For Australia, worldwide news of gold discoveries there came shortly after California’s with gold turning up in New South Wales, Victoria, and Western Australia. In a short period of time, Australia would be transformed by this gold rush, seeing the population increase from 430,000 people to 1,700,000 in less than 20 years. The gold rush also birthed the country’s first gold coins.
With the discovery of gold, the need for many support systems was required, including an assayer’s office. To accomplish this, Bullion Act No 1 of 1852 was passed on January 28, 1852, giving local legality to opening the office a short 13 days later – February 10, 1852. The office’s objective was to take gold from the Victoria gold fields, smelt it, and cast the gold into ingots.
By 1852, the Adelaide government passed new legislation authorizing the Adelaide Assay Office to strike coins with this gold for use by businesses in Adelaide and elsewhere. The coinage was not authorized by the British Government or Queen Victoria, yet it still was struck. Striking coins is much more difficult than making ingots. Coining duties ultimately fell on the able shoulders of Joshua Payne, an engraver and die sinker who created the design and dies for this new gold coinage.
The design was a crown at the center above the date “1852,” within denticles designed around a beaded circle; “GOVERNMENT ASSAY OFFICE” and “ADELAIDE” inscriptions run along the outside ring of the obverse of the coin. The reverse features “VALUE ONE POUND” in the center of three rings with the center beaded, and “WEIGHTS DWT: 15 GRS:” and “22 CARATS” ride around the outer ring design on the reverse. A new reverse die design replaced the three circles, with a denticle design on the reverse matching that of the obverse.
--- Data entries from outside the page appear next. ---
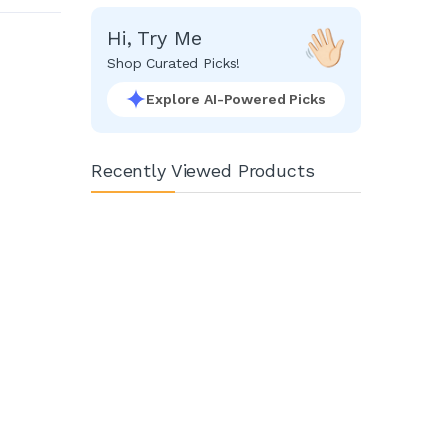
Hi, Try Me
Shop Curated Picks!
Explore AI-Powered Picks
Recently Viewed Products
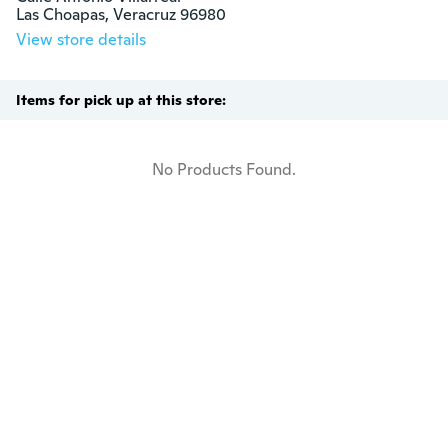
Las Choapas, Veracruz 96980
View store details
Items for pick up at this store:
No Products Found.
The first type of design with the beaded inner circle is a numismatic rarity with a mintage as low as 50 examples. This would be Australia’s first gold coin. The first 600 coins produced by the Adelaide Assay Office were delivered to the Australian Banking Company, which sent 100 of them to London. While a total of 24,648 coins were struck, only a small number were used in commerce. When it was discovered that the gold content was more valuable than the face value of one pound, many of these coins were simply melted down for their gold, making any survivor today a rarity.
In 2024, an example of an Adelaide Assay Office pound was submitted to the PCGS office in Hong Kong. This example was the first design type known as variety Type-1B. It is believed that as few as 20 examples of the mintage of 50 may have survived. This example was the third such specimen of this type graded by PCGS. Selling in a Nobel Numismatic PTY LTD auction in November 2023, this coin brought $110,000AUD, or about $72,000USD, without buyers’ commission. This coin had a prior pedigree, having been sold in March 1981 by Spink Australia for $45,000AUD. The coin was graded MS61 by PCGS, making it currently the finest example encapsulated by PCGS.